El estreno de la película coincidió con el inicio de la era pop, marcado en Inglaterra por la proliferación de bandas juveniles que, caracterizados como rockers o como mods, exhibían como denominador común un completo desprecio violento hacia todo lo socialmente establecido. No había ninguna ideología política detrás de ese nuevo comportamiento, sino simplemente la constatación de que el dinero ganado mediante el trabajo manual valía exactamente lo mismo que el recibido por herencia o por rendimientos de capital. Así, tanto Barret como Vera muestran cierto respeto inicial hacia la posición de Tony; pero no se trata más que de una comedia interesada: ambos saben perfectamente que ningún designio divino le hace superior a ellos y que pueden romper las reglas con absoluta soberbia en el momento que más les convenga. El principal problema es que Tony ni siquiera puede imaginarse que las cosas hayan llegado a ser a ser tan diferentes a como han sido siempre. Su turbación ante los acontecimientos se irá haciendo patente a medida que avance el metraje, y la sensación será potenciada por la magistral fotografía de Douglas Slocombe, que tuvo la idea de añadir varios espejos que deforman los rostros de los protagonistas mientras comienza a alterarse la deriva lógica de la acción.
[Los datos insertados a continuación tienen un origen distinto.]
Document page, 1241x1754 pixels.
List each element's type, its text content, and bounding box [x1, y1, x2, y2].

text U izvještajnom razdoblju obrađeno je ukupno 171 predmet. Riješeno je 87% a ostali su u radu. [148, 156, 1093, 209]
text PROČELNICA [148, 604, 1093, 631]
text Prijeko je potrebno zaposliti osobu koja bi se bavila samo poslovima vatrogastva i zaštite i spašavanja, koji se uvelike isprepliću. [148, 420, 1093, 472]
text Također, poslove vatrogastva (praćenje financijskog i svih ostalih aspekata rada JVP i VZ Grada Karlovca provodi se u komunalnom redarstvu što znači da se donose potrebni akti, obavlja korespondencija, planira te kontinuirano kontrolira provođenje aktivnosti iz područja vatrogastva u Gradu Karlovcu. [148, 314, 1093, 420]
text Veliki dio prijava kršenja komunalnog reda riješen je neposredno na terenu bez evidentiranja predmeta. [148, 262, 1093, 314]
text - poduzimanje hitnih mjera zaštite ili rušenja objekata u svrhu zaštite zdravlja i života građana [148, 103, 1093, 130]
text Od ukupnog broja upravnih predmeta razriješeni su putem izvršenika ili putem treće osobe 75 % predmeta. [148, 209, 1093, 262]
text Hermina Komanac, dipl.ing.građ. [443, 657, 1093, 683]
En un plano más psicológico y universal, tanto la película como la novela suponen un retrato brillante de las relaciones de dependencia, trazado en este caso sobre su manifestación material. Barret, que en un principio depende plenamente de su amo, se las apaña para estimular y explotar en éste su instinto hedonista, creando en él toda una serie de necesidades que sólo su intachable sirviente puede proveerle y que acabarán por desencadenar una tremenda batalla interna en Tony, en la que principalmente estará en juego su identidad sexual. Como ya se ha apuntado, este rasgo ya aparecía insinuado en la novela de Maugham, pero Pinter hizo todo lo posible por agrandarlo sin llegar a hacerlo expreso, una característica que motiva que la película mantenga una tensión erótica múltiple hasta su última escena, la más criticada de todo el film ―tomando como base el final de la obra literaria, Pinter exageró su sordidez hasta convertirla en una pequeña pieza de teatro del absurdo―. Se ha dicho que esta peculiar coda supone un desenlace abrupto, en el sentido de que no queda claro qué ha motivado que la acción llegue a precipitarse de tal modo. En mi opinión, y al igual que ocurre durante todo el largometraje, probablemente no se trate más que de un ejercicio de emulación de la lógica más primaria del ser humano, que no tiene nada que ver con “pienso, luego existo” ―eso ya es de segundo―, sino con “tengo hambre, así que como”.